Autre impératif, respecter les symboles et la signification des traditions. Quand Chanel est accusée d’appropriation culturelle pour avoir présenté dans un défilé (4) ses mannequins avec des coiffes de chef indiens, elle explique que ces coiffes de plumes sont un des exemples les plus époustouflants de la créativité et de l’artisanat indiens, oubliant qu’elles représentent d’abord des objets sacrés pour les Indiens.
De même aujourd’hui, en rappelant pour sa défense que le boomerang fait partie de sa gamme d’articles de sport, Chanel fait preuve d’une certaine maladresse. L'objet représente avant tout un symbole culturel et aussi une arme pour les aborigènes, qui n’est pas comparable avec la raquette de plage ou de tennis proposés par la marque (5).
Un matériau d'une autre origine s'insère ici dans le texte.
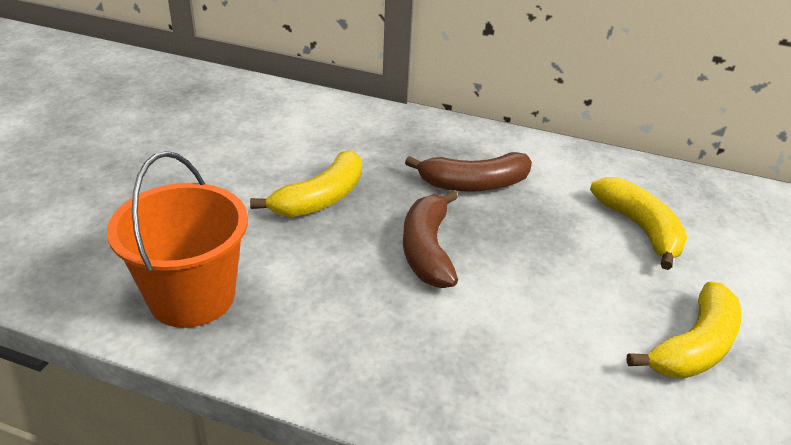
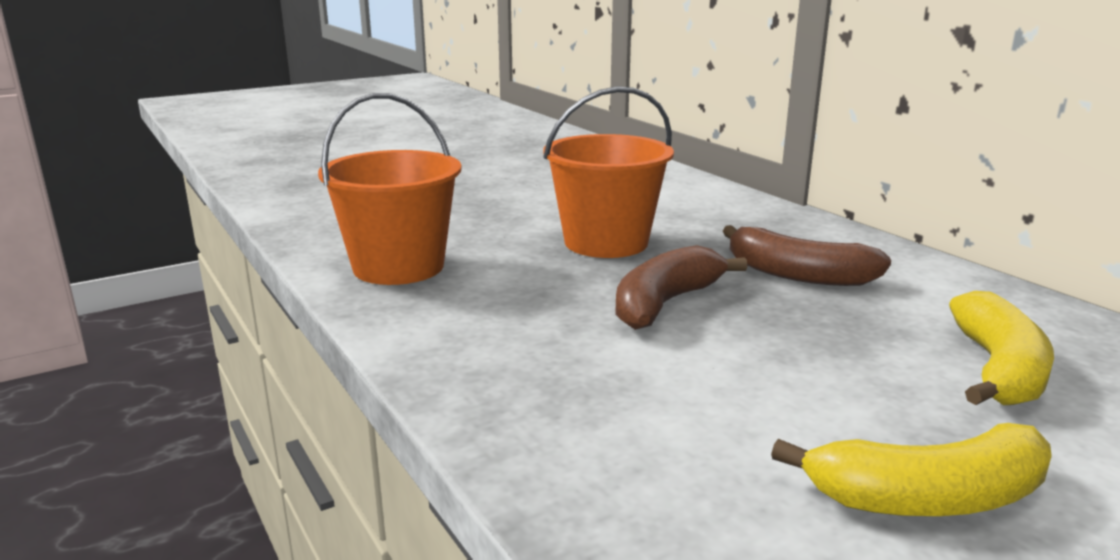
camera: 40 degrees right, 15 degrees down
yellow banana [250,150,362,217] -> orange bucket [543,86,674,258]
Enfin, les communautés ethniques fragilisées acceptent qu’une marque gagne de l’argent en «exploitant» leur tradition à condition d’y trouver un avantage au plan économique. Soutenir une association, des jeunes créateurs, des mannequins ou des artistes locaux font partie des initiatives que les marques pourraient engager afin d’éviter l’image d’exploiteur.Mais le sujet étant très sensible, pour éviter les impairs, il est important qu’elles dialoguent avec les communautés ethniques dont elles souhaitent s’inspirer. C’est à ce prix qu’elles pourront continuer à puiser dans le fabuleux réservoir de créativité ethnique tout en échappant… à l’effet boomerang.